Tessa slid her hand into mine and I grimaced. Little sisters, what a pain in the ass. Big eyes the same brown as mine looked up at me and she smiled at me with that big-brother-worshipping smile. I sighed, squeezed her hand, and tugged her along. "Come on. Before the line gets too long." She was a pain, but she was my pain and family's what counts. Dad said that over and over again. People are people, but it's family that counts.
Along with the brown eyes she looked like me. Slightly dark skin, curly black hair. We were related all right. You could see that a mile away. Dead-on our dad.

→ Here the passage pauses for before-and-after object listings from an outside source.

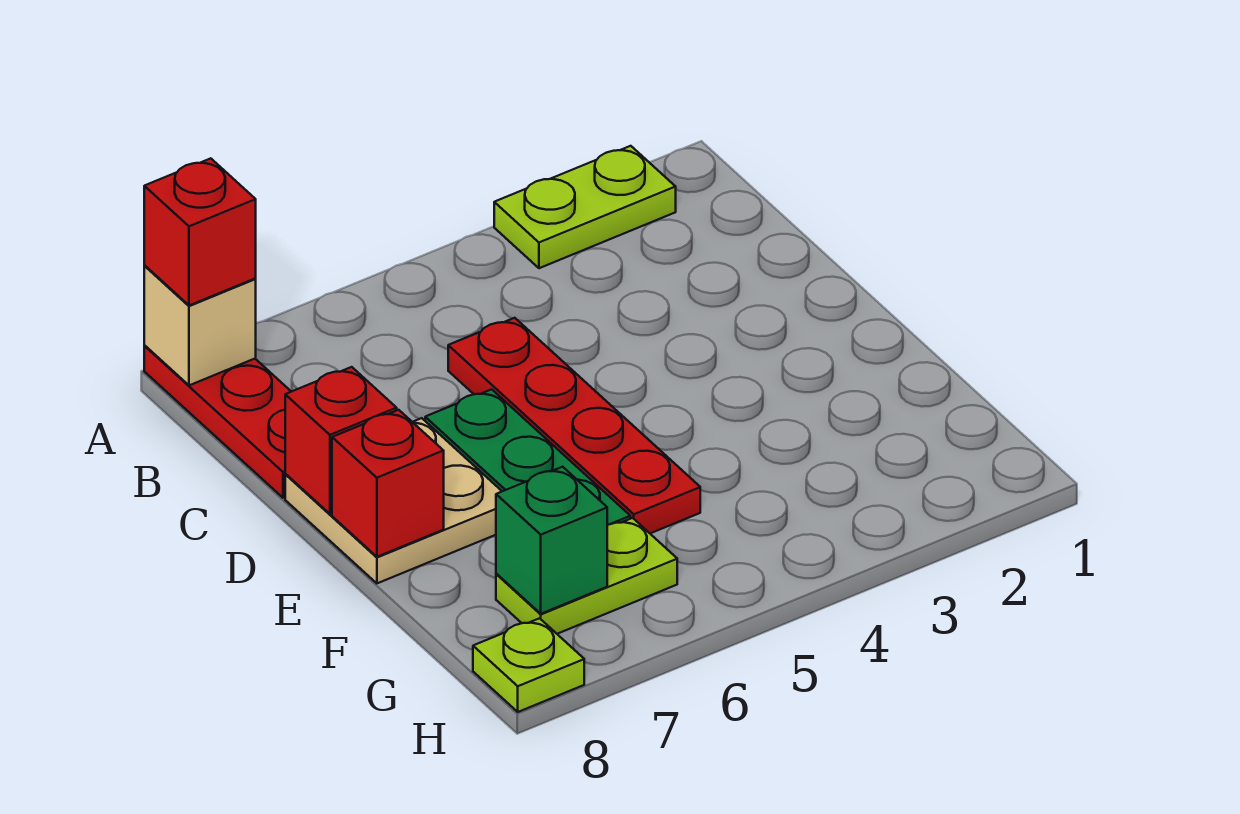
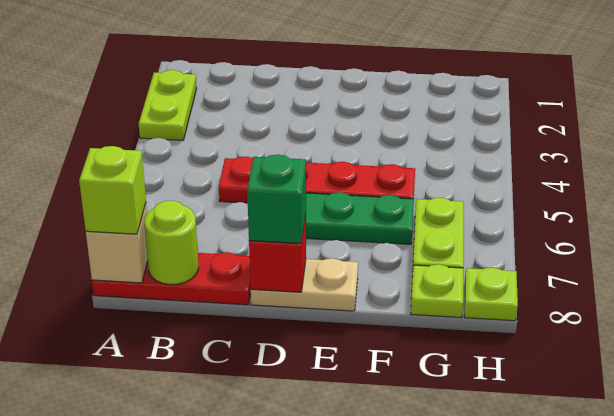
red 1x1 brick [144,158,256,305] -> lime 1x1 brick [79,146,146,234]
none -> lime 1x1 round brick [144,201,199,285]
tan 2x2 plate [285,418,502,583] -> tan 1x2 plate [251,258,358,311]
red 1x1 brick [332,410,444,557] -> none
green 1x1 brick [496,467,607,614] -> green 1x1 brick moved to [247,155,306,244]
none -> lime 1x1 plate [411,264,463,318]

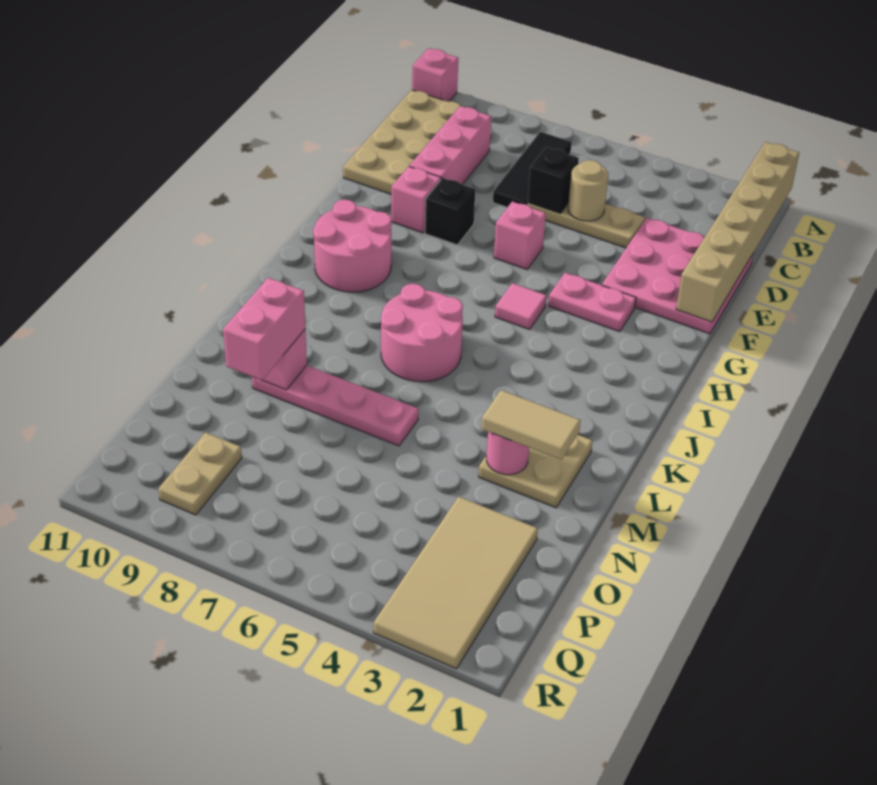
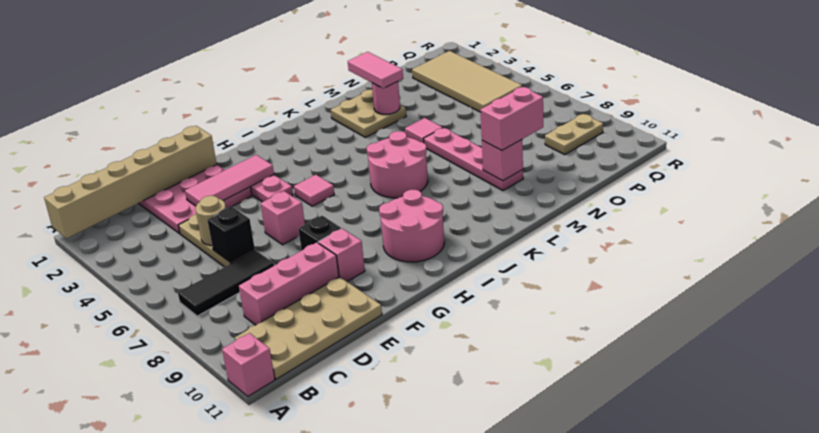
none -> pink 1x3 tile [185,155,274,206]
tan 1x2 tile [481,390,580,460] -> pink 1x2 tile [348,52,403,88]
none -> pink 1x1 tile [405,118,443,143]
tan 2x4 tile [374,497,538,669] -> tan 2x4 tile turned to [412,51,522,112]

"What kind of cookies should I make Santa?" Tessa chattered. "Chocolate chip? Peanut butter? Oooh, Snickerdoodles. Everybody loves Snickerdoodles. Right? You like Snickerdoodles, don't you?"
I rolled my eyes and was thankful the line wasn't that long. Santa was pretty much what I expected: fat enough to strain his big black belt and with a beard so fake and bushy that rats could've nested in it. He had glasses perched on the end of his red-veined nose and his lap was full of a sobbing, kicking-and-screaming two-year-old with a load in his training pants that had to weigh more than he did.
"Eww," Tessa said, tugging at my hand. "I don't want to sit there."
"Then just stand beside him and tell him what you want for Christmas," I said impatiently. "His balls could probably use the break." Hundreds of kids slamming down on them day after day, no way I'd want his job.